== Source passage ==
Statewide teacher of the year urges LCPS educators to be ‘a lighthouse’
Two weeks from opening the doors of their classrooms for the 2019-20 school year, public school teachers in Lenoir County were reminded by one of the state’s top teachers the success they have in those classrooms will reverberate through our communities and our state.
Freebird McKinney, the 2018 Burroughs Wellcome Fund North Carolina teacher of the year, keynoted LCPS’s opening day convocation at Grainger Stadium on Monday, telling more than 1,100 school district employees — including more than 700 teachers and school administrators — that they are “educator diplomats” fighting for a cause.
“I’m in awe,” he said, “of what we’re doing across the state to transcend the barriers of society, to serve our students and their families in the protection of a sound and basic education that’s guaranteed in our state constitution.”
A social studies teacher at Walter M. Williams High School in Burlington, McKinney teaches world and European history and is co-coordinator of his school’s International Baccalaureate Pathway Program. He is entering his 15th year in the classroom.
His speech highlighted the first district-wide convocation LCPS has held in years, as the district opted instead in recent years for visits by the superintendent and his leadership team to individual schools. Those visits will continue this year, Superintendent Brent Williams has said, but the convocation served as a “pep rally” for all district employees on the first day back for teachers.
On hand to welcome teachers back and extend wishes for a successful school year were state Sen. James Perry and state Rep. Chris Humphrey, both products of Lenoir County Public Schools. Also on hand were representatives of city and county government and members of the Lenoir County Board of Education.
Williams offered his own welcome but took the opportunity to remind LCPS employees of the momentum they bring into the 2019-2020 school year.
“We’ve had three consecutive years of improvement. That’s a lot of hard work, so let’s give yourselves a hand,” he said.

== Set problem 1 ==
In the teacher-of-the-year article, shorten the paragraph beginning "A social studies teacher at Walter M. Williams" into a single sentence that keeps its main facts.

== Working data ==
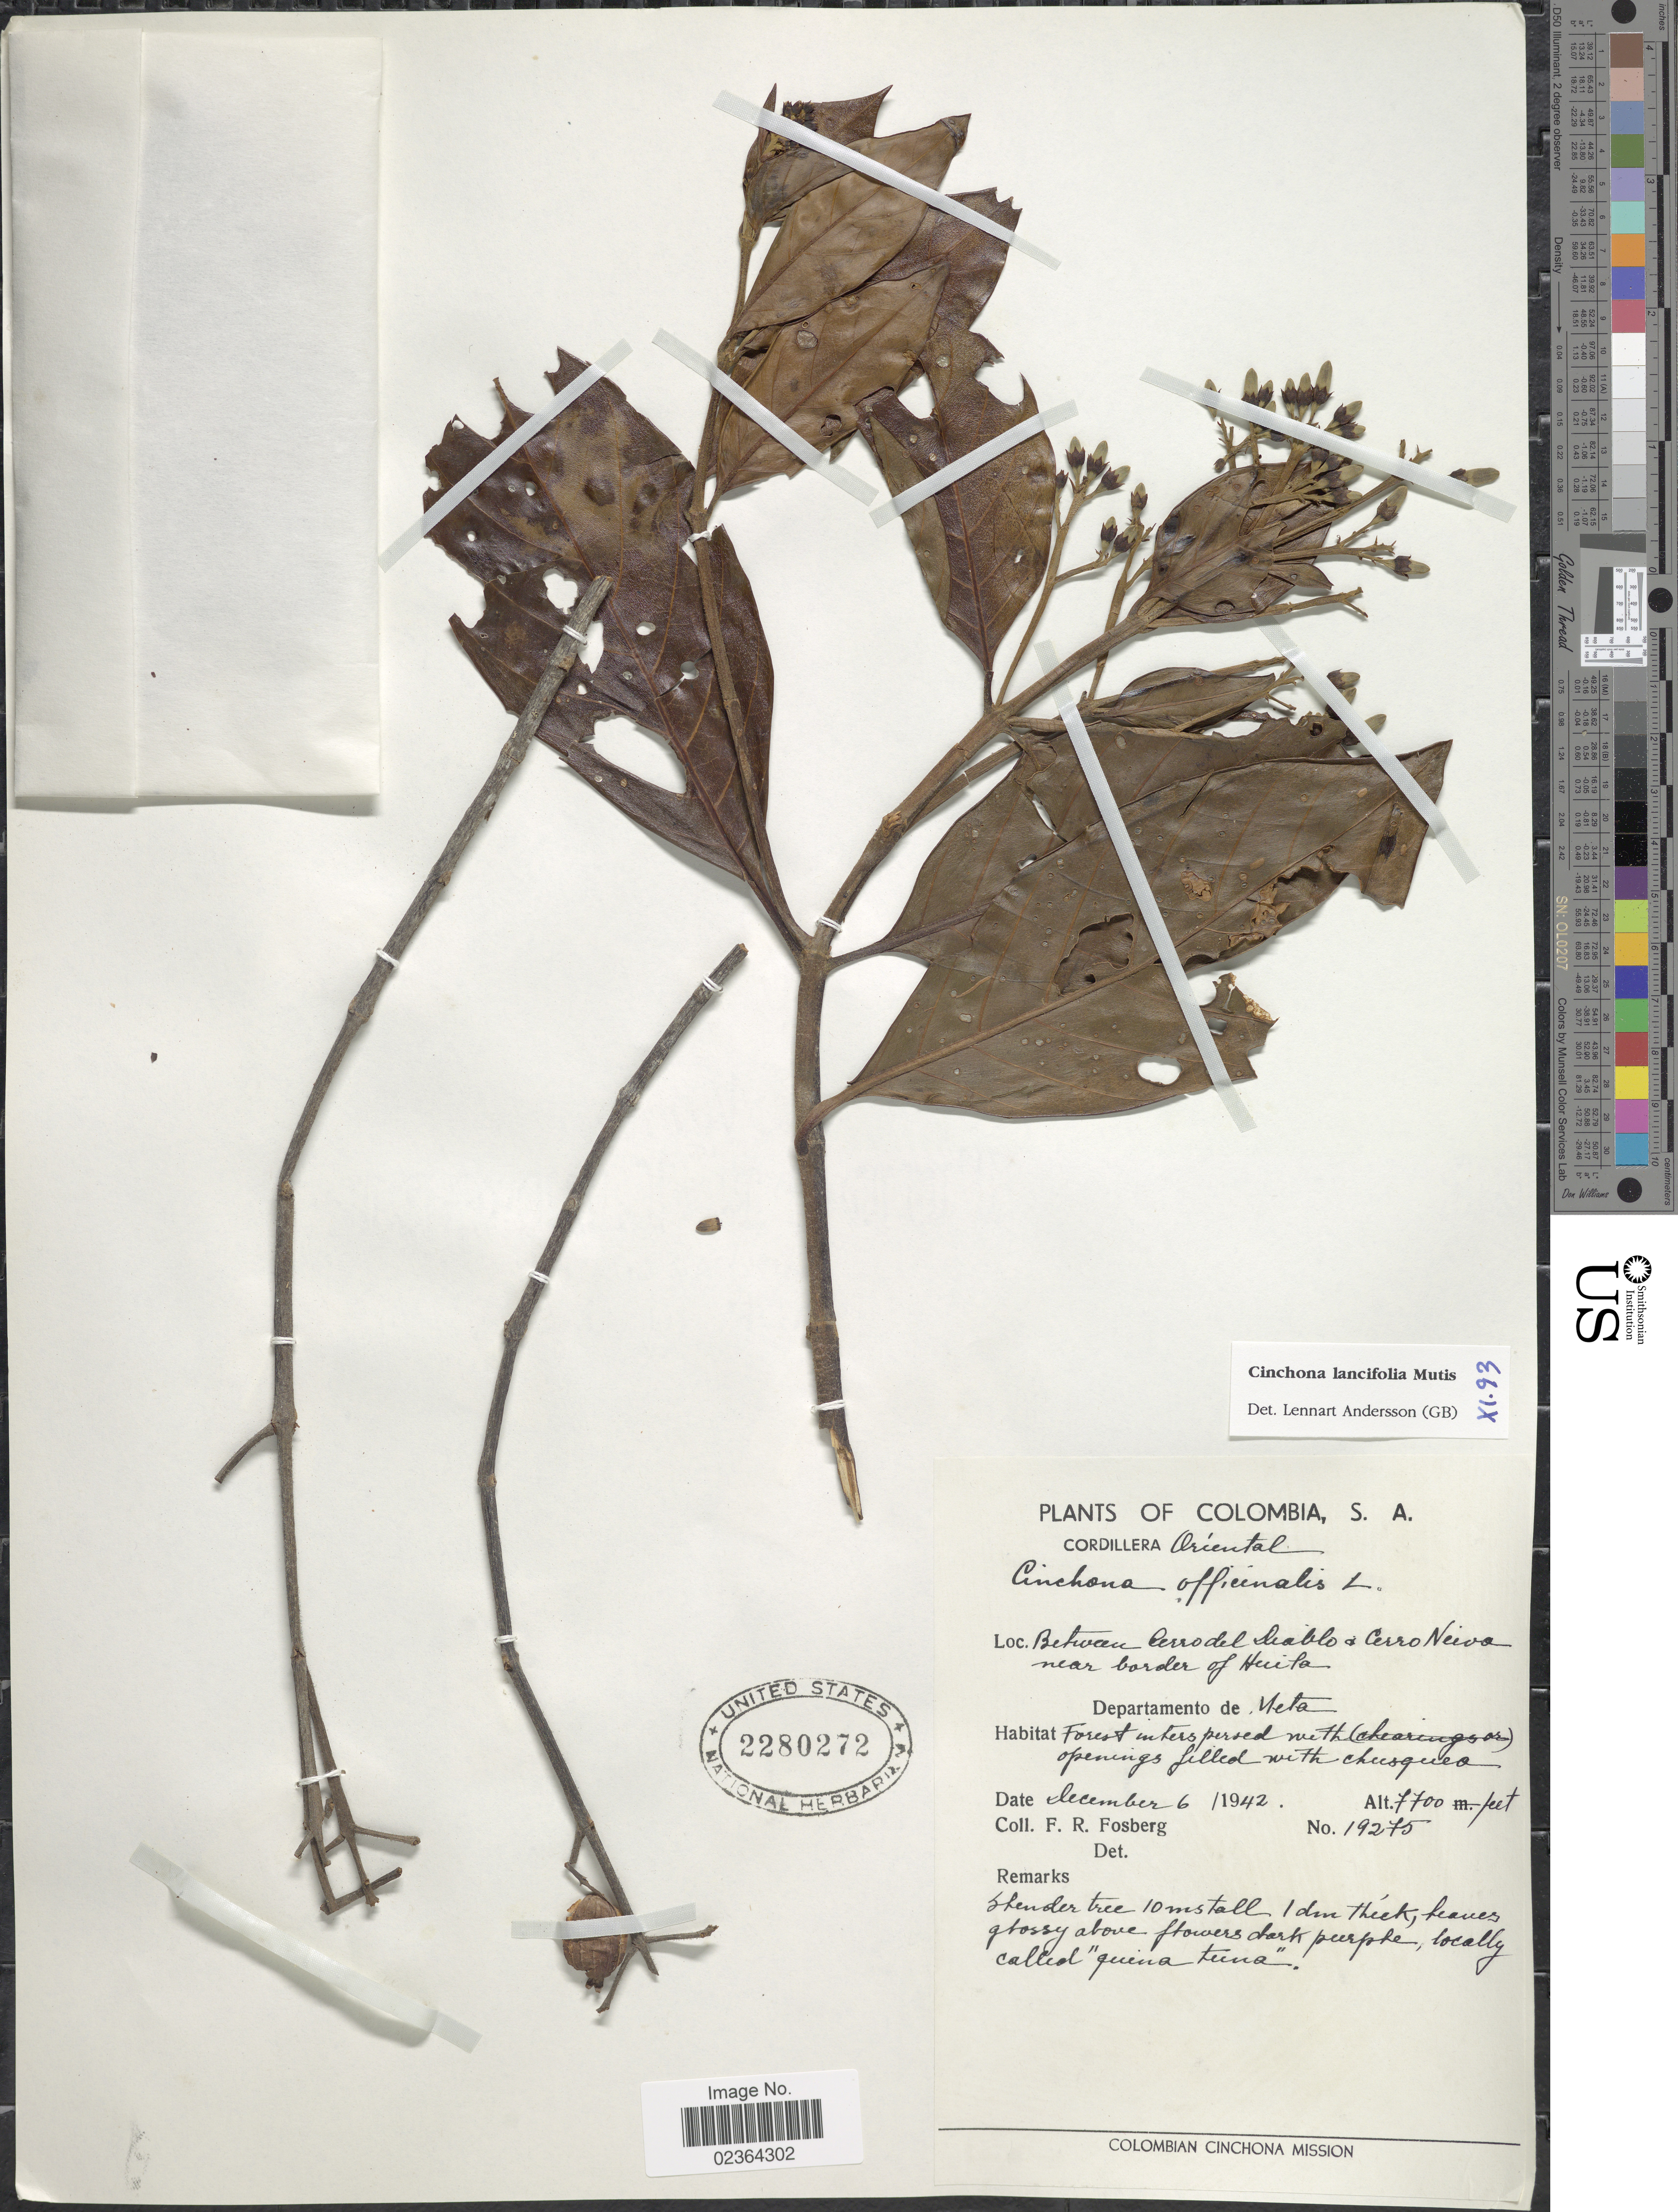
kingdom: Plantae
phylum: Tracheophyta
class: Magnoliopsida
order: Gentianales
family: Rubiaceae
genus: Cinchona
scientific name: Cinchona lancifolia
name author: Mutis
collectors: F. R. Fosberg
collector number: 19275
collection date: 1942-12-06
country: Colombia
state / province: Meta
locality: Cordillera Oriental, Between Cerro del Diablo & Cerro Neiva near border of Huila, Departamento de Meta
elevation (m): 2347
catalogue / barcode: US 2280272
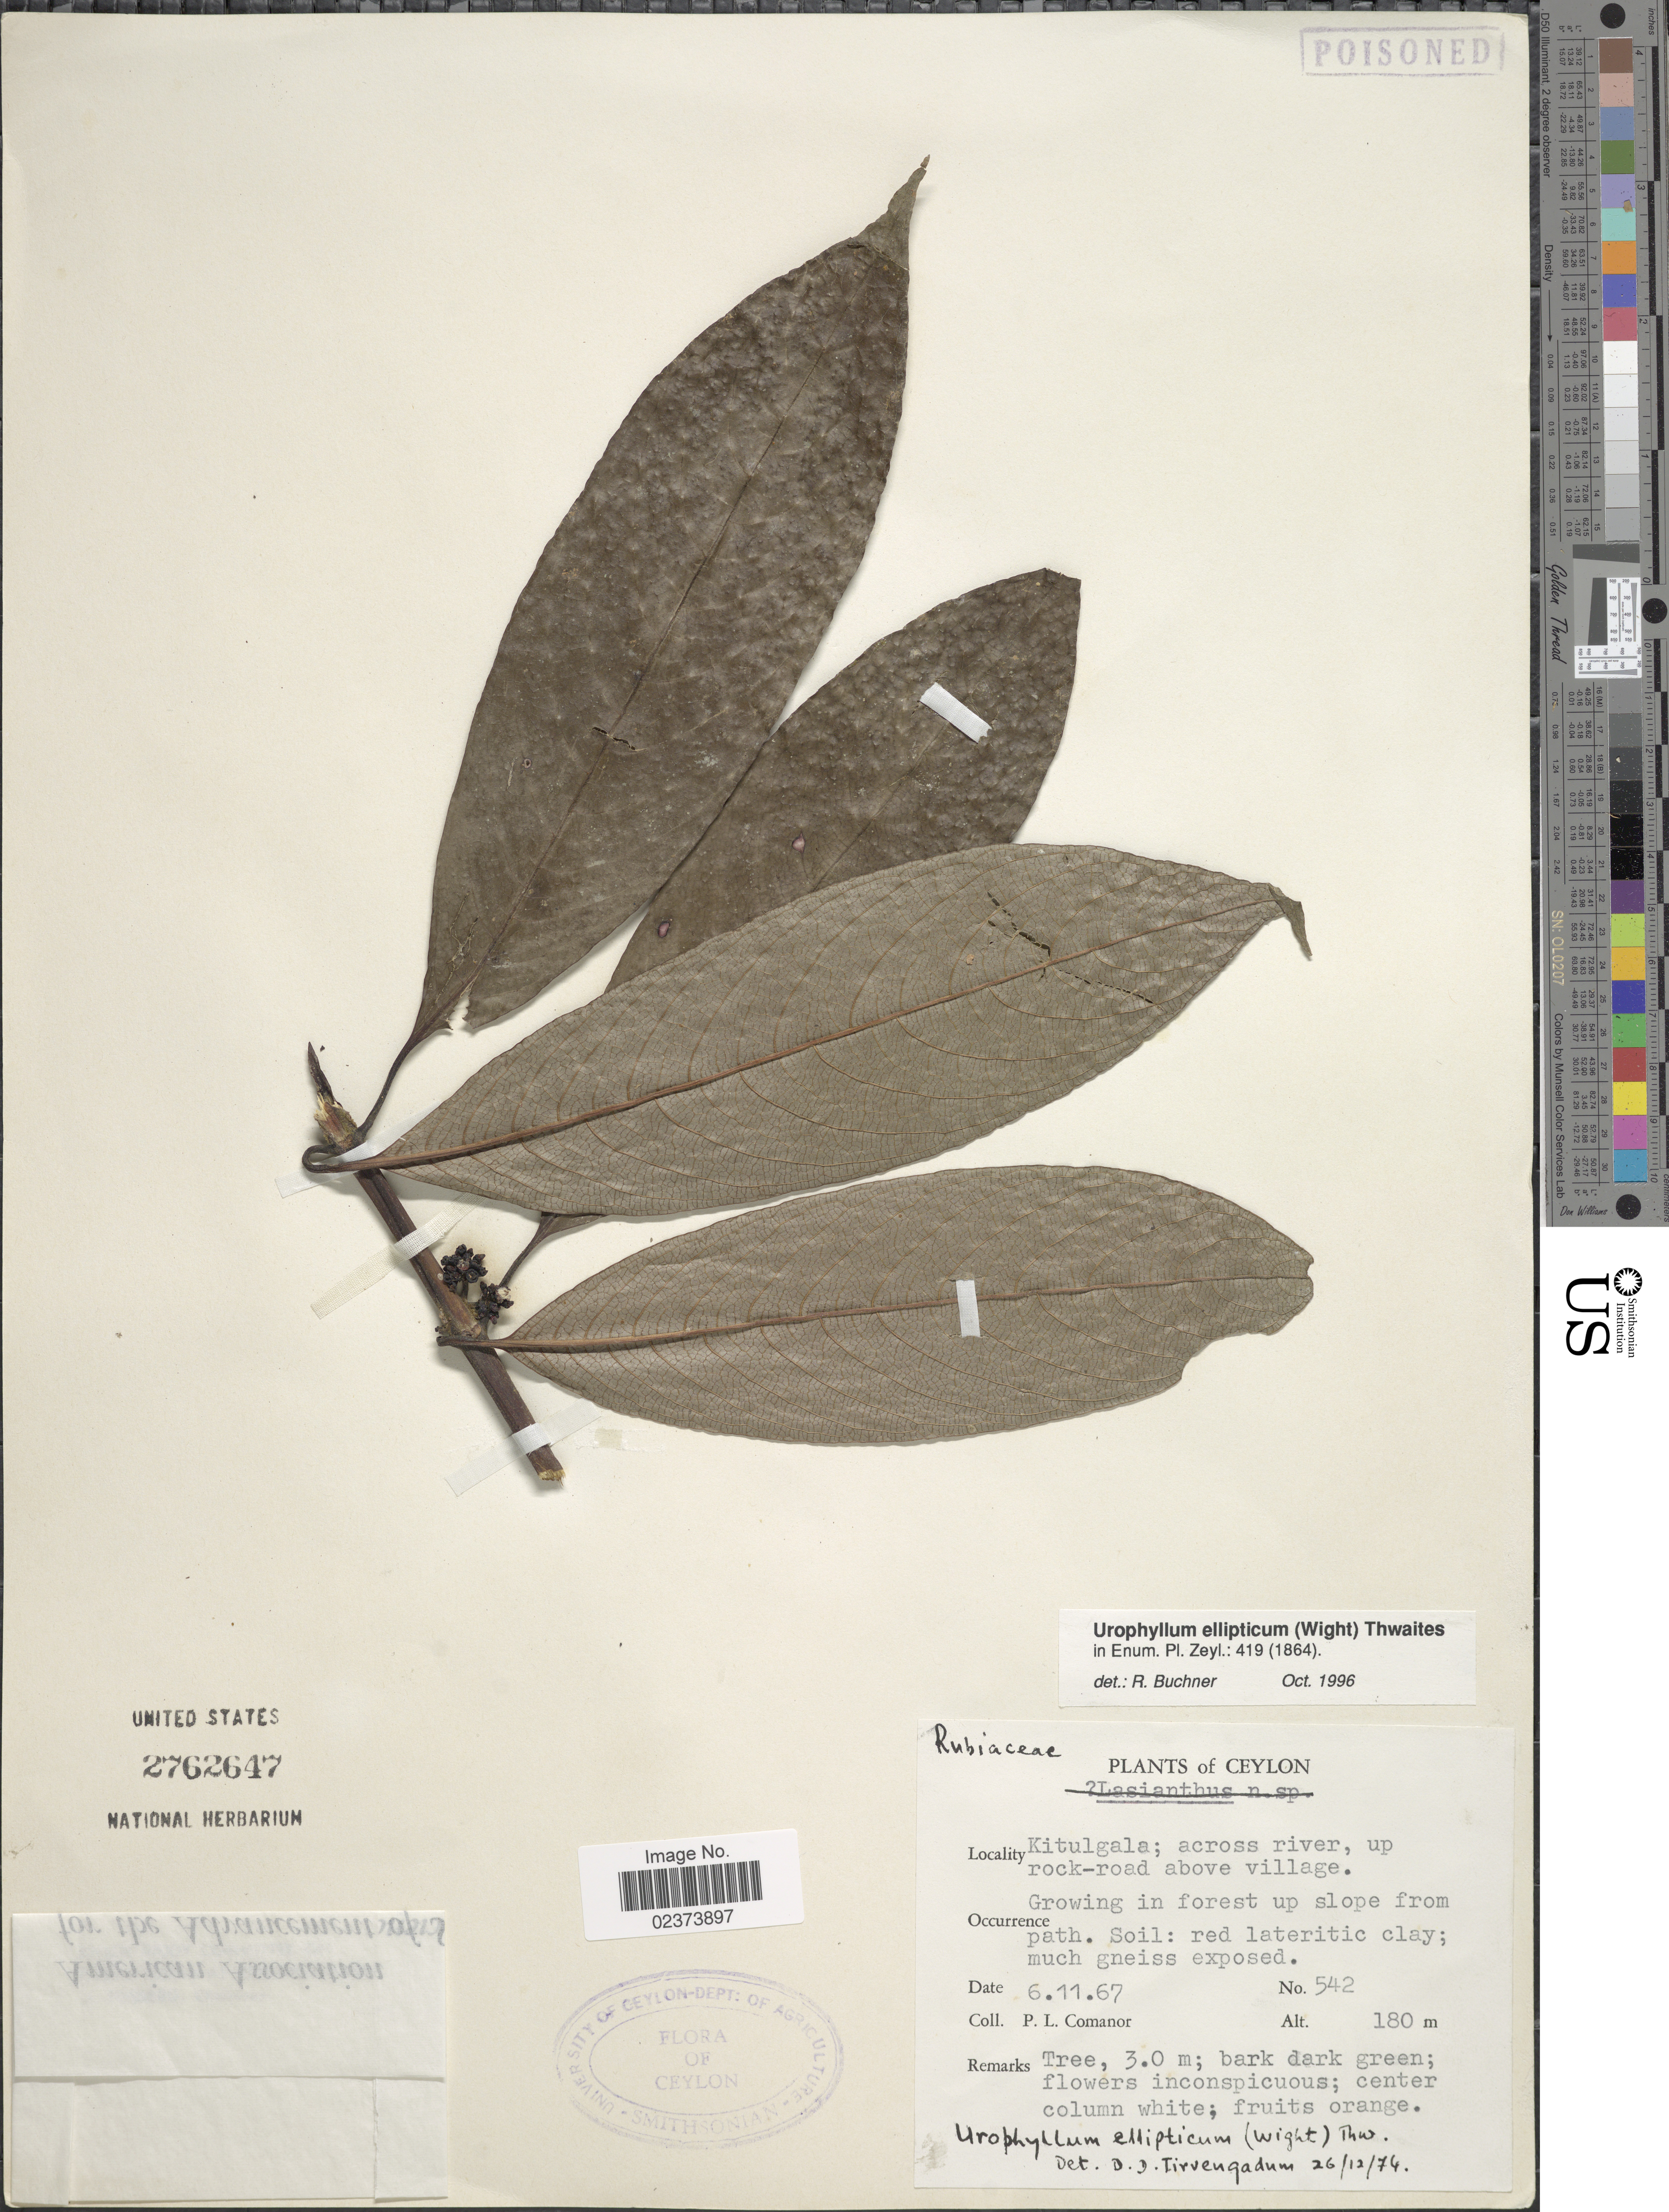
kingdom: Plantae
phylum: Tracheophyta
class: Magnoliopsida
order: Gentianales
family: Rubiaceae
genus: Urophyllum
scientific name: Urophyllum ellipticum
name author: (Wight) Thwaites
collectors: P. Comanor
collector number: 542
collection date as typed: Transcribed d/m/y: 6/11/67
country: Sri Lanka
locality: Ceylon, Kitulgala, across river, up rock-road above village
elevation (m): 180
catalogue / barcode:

== Set problem 2 ==
Express the rows as a JSON list of strings, one string per line, starting with the line with "collector number: 542" and going on through the end of the rows. Leave out blank lines.

== Result 1 ==
McKinney, a social studies teacher at Walter M. Williams High School in Burlington, teaches world and European history, co-coordinates the school's International Baccalaureate Pathway Program, and is entering his 15th year in the classroom.

== Result 2 ==
[
  "collector number: 542",
  "collection date as typed: Transcribed d/m/y: 6/11/67",
  "country: Sri Lanka",
  "locality: Ceylon, Kitulgala, across river, up rock-road above village",
  "elevation (m): 180",
  "catalogue / barcode:"
]